Task data START

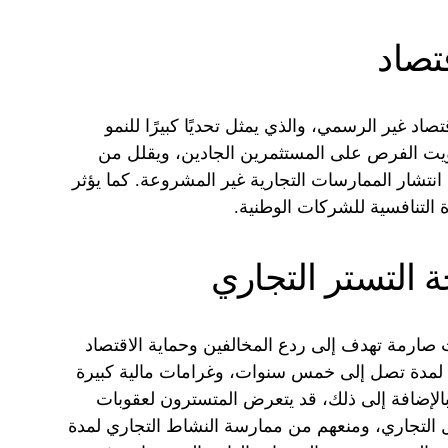
قتصاد
تصاد غير الرسمي، والذي يمثل تحديًا كبيرًا للنمو
فويت الفرص على المستثمرين الجادين، ويقلل من
 انتشار الممارسات التجارية غير المشروعة. كما يؤثر
 التنافسية للشركات الوطنية.
 التستر التجاري
صارمة تهدف إلى ردع المخالفين وحماية الاقتصاد
لمدة تصل إلى خمس سنوات، وغرامات مالية كبيرة
لإضافة إلى ذلك، قد يتعرض المتسترون لعقوبات
التجاري، ومنعهم من ممارسة النشاط التجاري لمدة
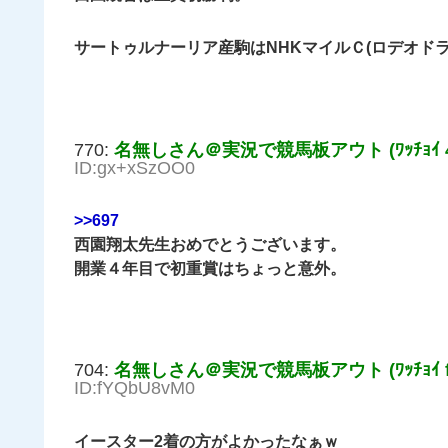
サートゥルナーリア産駒はNHKマイルＣ(ロデオドラ
770:
名無しさん＠実況で競馬板アウト (ﾜｯﾁｮｲ 47
ID:gx+xSzOO0
>>697
西園翔太先生おめでとうございます。
開業４年目で初重賞はちょっと意外。
704:
名無しさん＠実況で競馬板アウト (ﾜｯﾁｮｲ ffc
ID:fYQbU8vM0
イースター2着の方がよかったなぁｗ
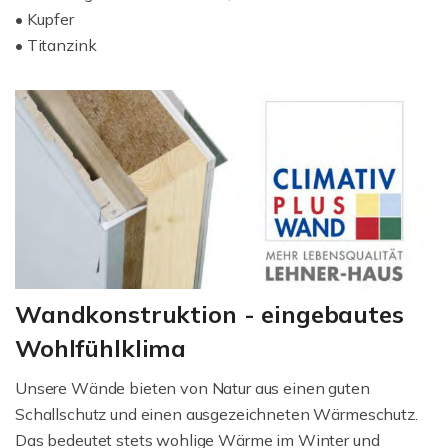
• Kupfer
• Titanzink
Wandkonstruktion - eingebautes
Wohlfühlklima
Unsere Wände bieten von Natur aus einen guten
Schallschutz und einen ausgezeichneten Wärmeschutz.
Das bedeutet stets wohlige Wärme im Winter und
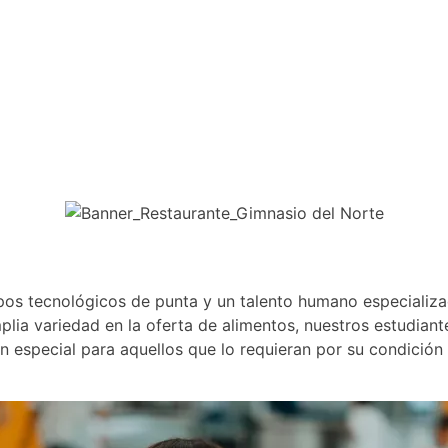
ipos tecnológicos de punta y un talento humano especiali
plia variedad en la oferta de alimentos, nuestros estudiant
n especial para aquellos que lo requieran por su condición 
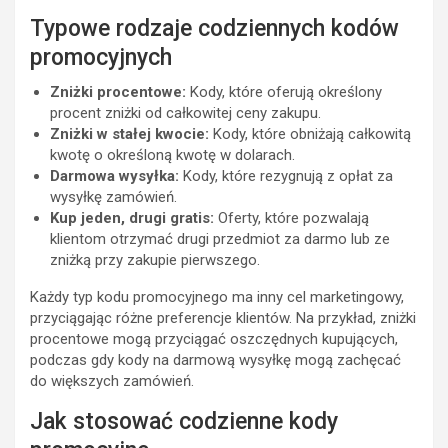
Typowe rodzaje codziennych kodów
promocyjnych
Zniżki procentowe:
Kody, które oferują określony
procent zniżki od całkowitej ceny zakupu.
Zniżki w stałej kwocie:
Kody, które obniżają całkowitą
kwotę o określoną kwotę w dolarach.
Darmowa wysyłka:
Kody, które rezygnują z opłat za
wysyłkę zamówień.
Kup jeden, drugi gratis:
Oferty, które pozwalają
klientom otrzymać drugi przedmiot za darmo lub ze
zniżką przy zakupie pierwszego.
Każdy typ kodu promocyjnego ma inny cel marketingowy,
przyciągając różne preferencje klientów. Na przykład, zniżki
procentowe mogą przyciągać oszczędnych kupujących,
podczas gdy kody na darmową wysyłkę mogą zachęcać
do większych zamówień.
Jak stosować codzienne kody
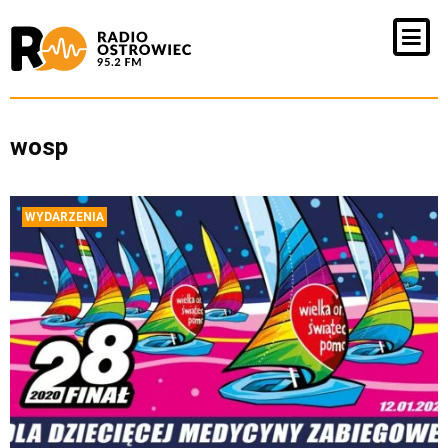
wosp
WYDARZENIA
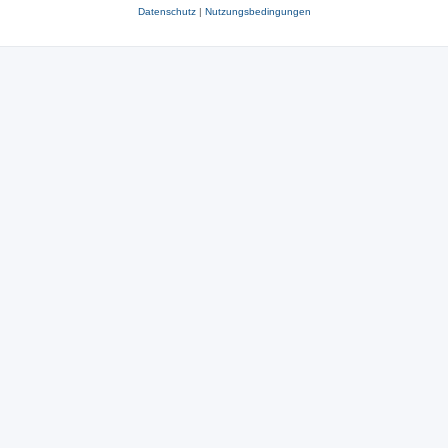
Datenschutz
|
Nutzungsbedingungen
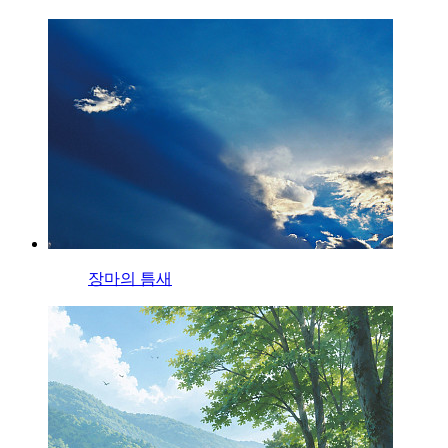
장마의 틈새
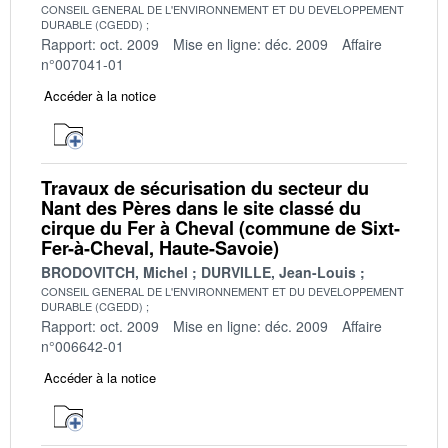
CONSEIL GENERAL DE L'ENVIRONNEMENT ET DU DEVELOPPEMENT
DURABLE (CGEDD)
Rapport: oct. 2009
Mise en ligne: déc. 2009
Affaire
n°007041-01
Accéder à la notice
Travaux de sécurisation du secteur du
Nant des Pères dans le site classé du
cirque du Fer à Cheval (commune de Sixt-
Fer-à-Cheval, Haute-Savoie)
BRODOVITCH, Michel
DURVILLE, Jean-Louis
CONSEIL GENERAL DE L'ENVIRONNEMENT ET DU DEVELOPPEMENT
DURABLE (CGEDD)
Rapport: oct. 2009
Mise en ligne: déc. 2009
Affaire
n°006642-01
Accéder à la notice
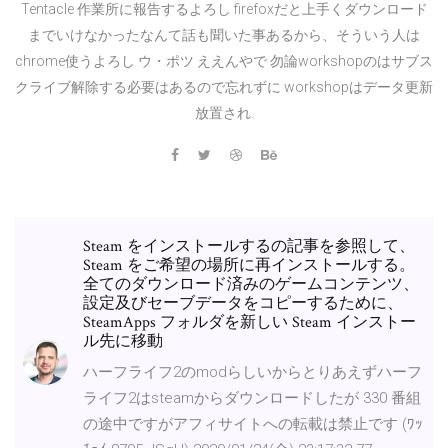
Tentacle 作業所に報告するよろし firefoxだと上手くダウンロード
までいけなかったなんて話も聞いた事あるから、そういう人は
chrome使うよろし ウ・ポツ ええんやで 勿論workshopのはサブス
クライブ解除する必要はあるので忘れずに workshopはデータ更新
放置され.
Steam をインストールするの記事を参照して、
Steam をご希望の場所に再インストールする。
全てのダウンロード済みのゲームコンテンツ、
設定及びセーブデータをコピーするために、
SteamApps フォルダを新しい Steam インストー
ル先に移動
ハーフライフ2のmodらしいからとりあえずハーフ
ライフ2はsteamからダウンロードしたが 330 番組
の途中ですがアフィサイトへの転載は禁止です (ﾜｯ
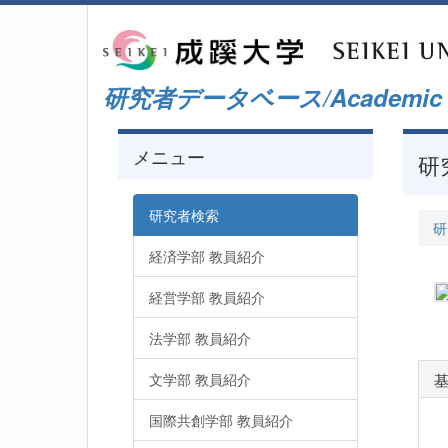
研究者データベース/Academic Staf
メニュー
研
研究者検索
研
経済学部 教員紹介
経営学部 教員紹介
法学部 教員紹介
文学部 教員紹介
国際共創学部 教員紹介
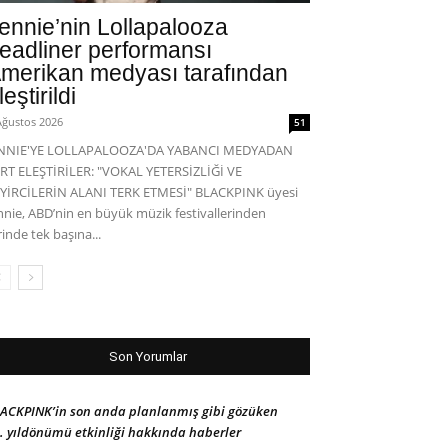
ennie’nin Lollapalooza
eadliner performansı
merikan medyası tarafından
leştirildi
Ağustos 2026
51
ENNIE'YE LOLLAPALOOZA'DA YABANCI MEDYADAN
RT ELEŞTİRİLER: "VOKAL YETERSİZLİĞİ VE
YİRCİLERİN ALANI TERK ETMESİ" BLACKPINK üyesi
nnie, ABD’nin en büyük müzik festivallerinden
rinde tek başına...
Son Yorumlar
ACKPINK’in son anda planlanmış gibi gözüken
. yıldönümü etkinliği hakkında haberler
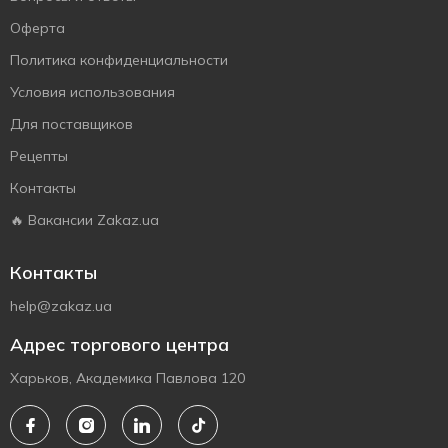
Оферта
Политика конфиденциальности
Условия использования
Для поставщиков
Рецепты
Контакты
🔥 Вакансии Zakaz.ua
Контакты
help@zakaz.ua
Адрес торгового центра
Харьков, Академика Павлова 120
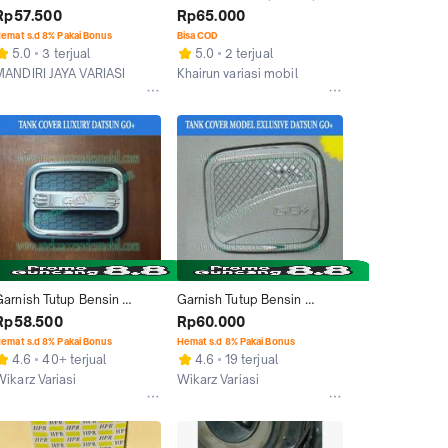
TUTUP TANGKI BENSIN 
Tangki bensin DATSUN GO 
Rp57.500
Rp65.000
DATSUN GO HITAM DOFF
putih
emat s.d 8% Pakai Bonus
Bisa COD
5.0
3 terjual
5.0
2 terjual
MANDIRI JAYA VARIASI
Khairun variasi mobil
Tangerang
Jakarta Pusat
Garnish Tutup Bensin 
Garnish Tutup Bensin 
Luxury Mobil Datsun Go+ 
Model Exlusive Mobil 
Rp58.500
Rp60.000
Panca
Datsun Go+ Panca
emat s.d 8% Pakai Bonus
Hemat s.d 8% Pakai Bonus
4.6
40+ terjual
4.6
19 terjual
Wikarz Variasi
Wikarz Variasi
Tangerang
Tangerang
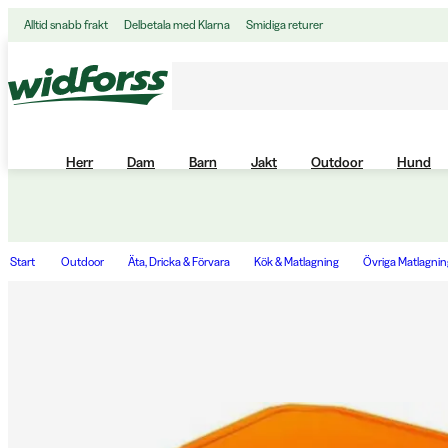
Alltid snabb frakt
Delbetala med Klarna
Smidiga returer
Herr
Dam
Barn
Jakt
Outdoor
Hund
Start
Outdoor
Äta, Dricka & Förvara
Kök & Matlagning
Övriga Matlagning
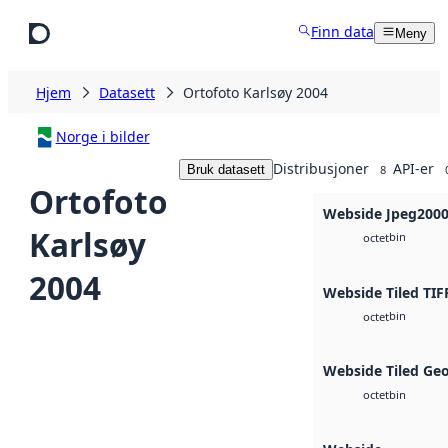
Hopp til hovedinnhold
Finn data
Meny
Hjem
Datasett
Ortofoto Karlsøy 2004
Norge i bilder
Distribusjoner
API-er
Bruk datasett
8
Ortofoto
Webside Jpeg200
Karlsøy
bin
octet
2004
Webside Tiled TIF
bin
octet
Webside Tiled Ge
bin
octet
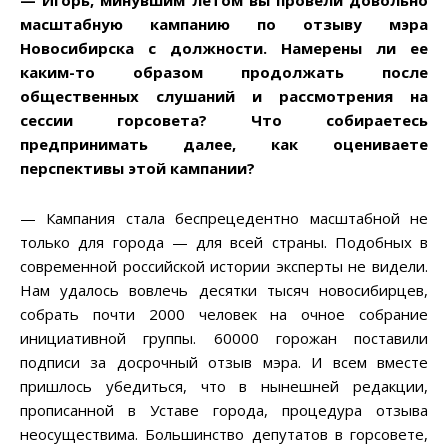
— Игорь, минувшим летом вы провели довольно
масштабную кампанию по отзыву мэра
Новосибирска с должности. Намерены ли ее
каким-то образом продолжать после
общественных слушаний и рассмотрения на
сессии горсовета
? Что собираетесь
предпринимать далее, как оцениваете
перспективы этой кампании
?
— Кампания стала беспрецедентно масштабной не
только для города — для всей страны. Подобных в
современной российской истории эксперты не видели.
Нам удалось вовлечь десятки тысяч новосибирцев,
собрать почти 2000 человек на очное собрание
инициативной группы. 60000 горожан поставили
подписи за досрочный отзыв мэра. И всем вместе
пришлось убедиться, что в нынешней редакции,
прописанной в Уставе города, процедура отзыва
неосуществима. Большинство депутатов в горсовете,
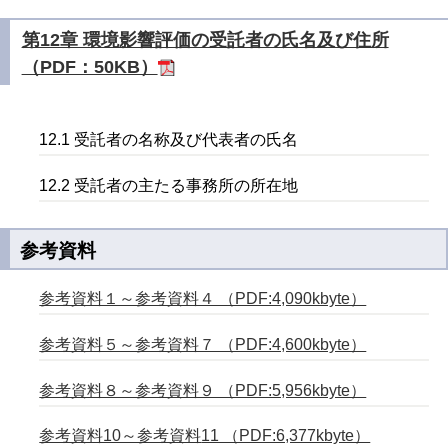
第12章 環境影響評価の受託者の氏名及び住所
（PDF：50KB）
12.1 受託者の名称及び代表者の氏名
12.2 受託者の主たる事務所の所在地
参考資料
参考資料１～参考資料４ （PDF:4,090kbyte）
参考資料５～参考資料７ （PDF:4,600kbyte）
参考資料８～参考資料９ （PDF:5,956kbyte）
参考資料10～参考資料
11 （PDF:6,377kbyte）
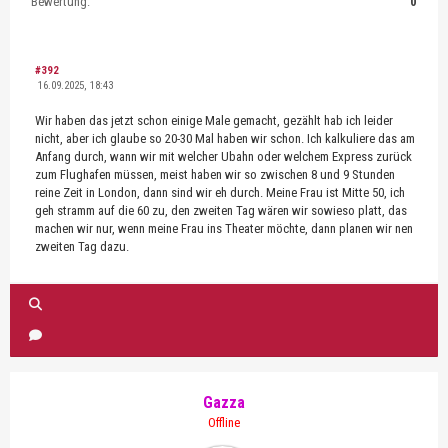
Bewertung:
0
#392
16.09.2025, 18:43
Wir haben das jetzt schon einige Male gemacht, gezählt hab ich leider
nicht, aber ich glaube so 20-30 Mal haben wir schon. Ich kalkuliere das am
Anfang durch, wann wir mit welcher Ubahn oder welchem Express zurück
zum Flughafen müssen, meist haben wir so zwischen 8 und 9 Stunden
reine Zeit in London, dann sind wir eh durch. Meine Frau ist Mitte 50, ich
geh stramm auf die 60 zu, den zweiten Tag wären wir sowieso platt, das
machen wir nur, wenn meine Frau ins Theater möchte, dann planen wir nen
zweiten Tag dazu.
Gazza
Offline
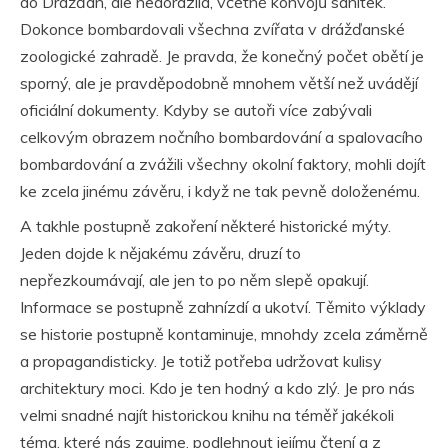
do Drážďan, ale nedorazila, včetně konvojů sanitek.
Dokonce bombardovali všechna zvířata v drážďanské
zoologické zahradě. Je pravda, že konečný počet obětí je
sporný, ale je pravděpodobně mnohem větší než uvádějí
oficiální dokumenty. Kdyby se autoři více zabývali
celkovým obrazem nočního bombardování a spalovacího
bombardování a zvážili všechny okolní faktory, mohli dojít
ke zcela jinému závěru, i když ne tak pevně doloženému.
A takhle postupně zakoření některé historické mýty.
Jeden dojde k nějakému závěru, druzí to
nepřezkoumávají, ale jen to po něm slepě opakují.
Informace se postupně zahnízdí a ukotví. Těmito výklady
se historie postupně kontaminuje, mnohdy zcela záměrně
a propagandisticky. Je totiž potřeba udržovat kulisy
architektury moci. Kdo je ten hodný a kdo zlý. Je pro nás
velmi snadné najít historickou knihu na téměř jakékoli
téma, které nás zaujme, podlehnout jejímu čtení a z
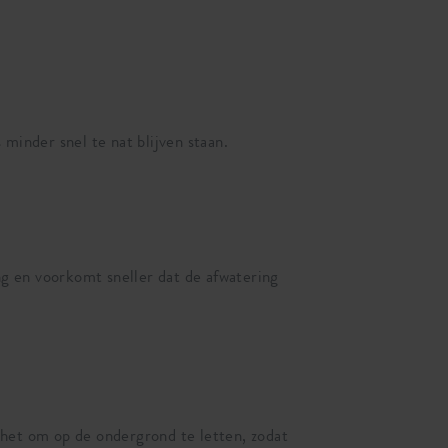
minder snel te nat blijven staan.
g en voorkomt sneller dat de afwatering
 het om op de ondergrond te letten, zodat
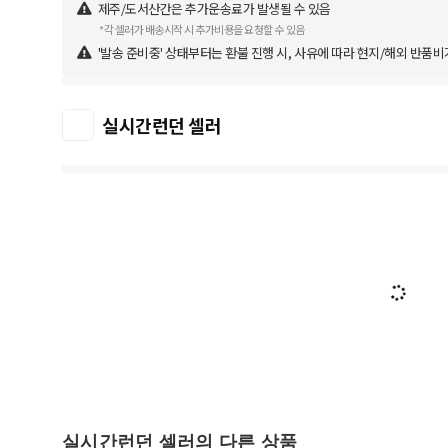
제주/도서산간은 추가운송료가 발생될 수 있음
*각 셀러가 배송시작 시 추가비용을 요청할 수 있음
'발송 준비중' 상태부터는 환불 진행 시, 사유에 따라 현지/해외 반품비
실시간런던 셀러
실시간런던 셀러의 다른 상품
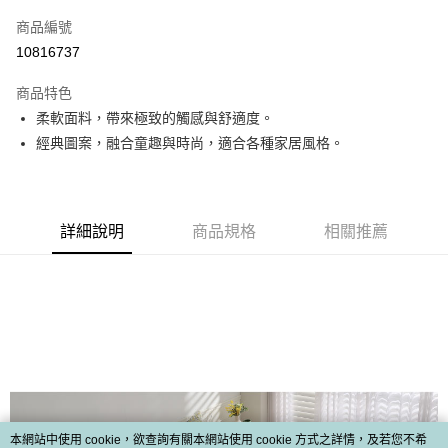
信用卡一次付款
商品編號
ATM付款
10816737
運送方式
商品特色
柔軟面料，帶來極致的觸感與舒適度。
新竹物流
經典圖案，融合童趣與時尚，適合各種家居風格。
每筆NT$100，滿NT$5,000(含以上)免運費
詳細說明
商品規格
相關推薦
本網站中使用 cookie，欲查詢有關本網站使用 cookie 方式之詳情，及若您不希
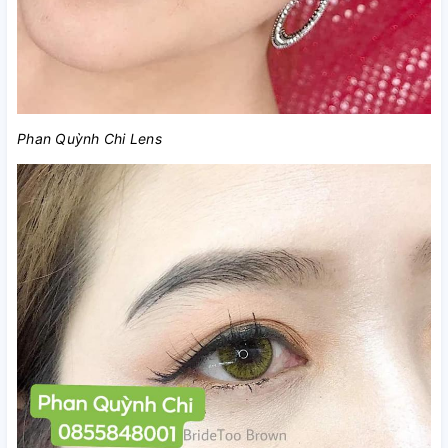
Phan Quỳnh Chi Lens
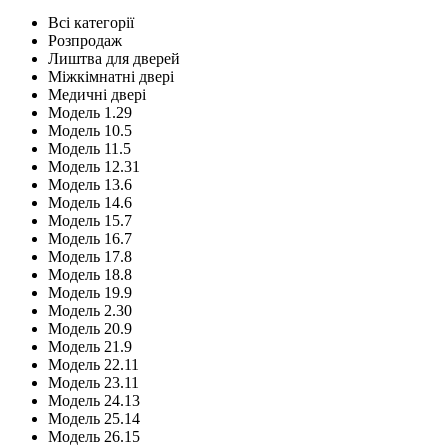
Всі категорії
Розпродаж
Лиштва для дверей
Міжкімнатні двері
Медичні двері
Модель 1.29
Модель 10.5
Модель 11.5
Модель 12.31
Модель 13.6
Модель 14.6
Модель 15.7
Модель 16.7
Модель 17.8
Модель 18.8
Модель 19.9
Модель 2.30
Модель 20.9
Модель 21.9
Модель 22.11
Модель 23.11
Модель 24.13
Модель 25.14
Модель 26.15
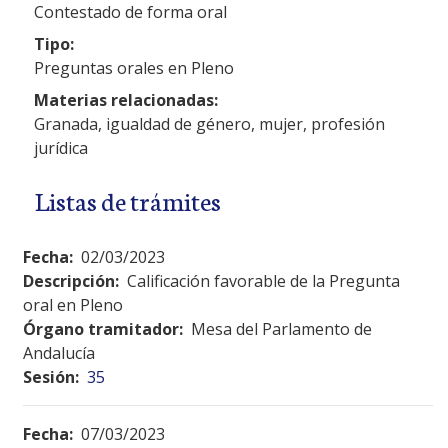
Contestado de forma oral
Tipo:
Preguntas orales en Pleno
Materias relacionadas:
Granada, igualdad de género, mujer, profesión
jurídica
Listas de trámites
Fecha:
02/03/2023
Descripción:
Calificación favorable de la Pregunta
oral en Pleno
Órgano tramitador:
Mesa del Parlamento de
Andalucía
Sesión:
35
Fecha:
07/03/2023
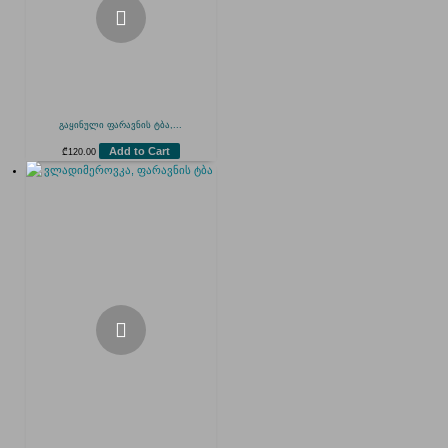
გაყინული ფარავნის ტბა,...
Add to Cart
₾
120.00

Task data END

• Task directions
Starting with the first line of the material above and ending with the line that holds "لمدة تصل إلى خمس سنوات، وغرامات مالية كبيرة", write out those lines exactly, without pictures.

• Solved problem
قتصاد
تصاد غير الرسمي، والذي يمثل تحديًا كبيرًا للنمو
فويت الفرص على المستثمرين الجادين، ويقلل من
 انتشار الممارسات التجارية غير المشروعة. كما يؤثر
 التنافسية للشركات الوطنية.
 التستر التجاري
صارمة تهدف إلى ردع المخالفين وحماية الاقتصاد
لمدة تصل إلى خمس سنوات، وغرامات مالية كبيرة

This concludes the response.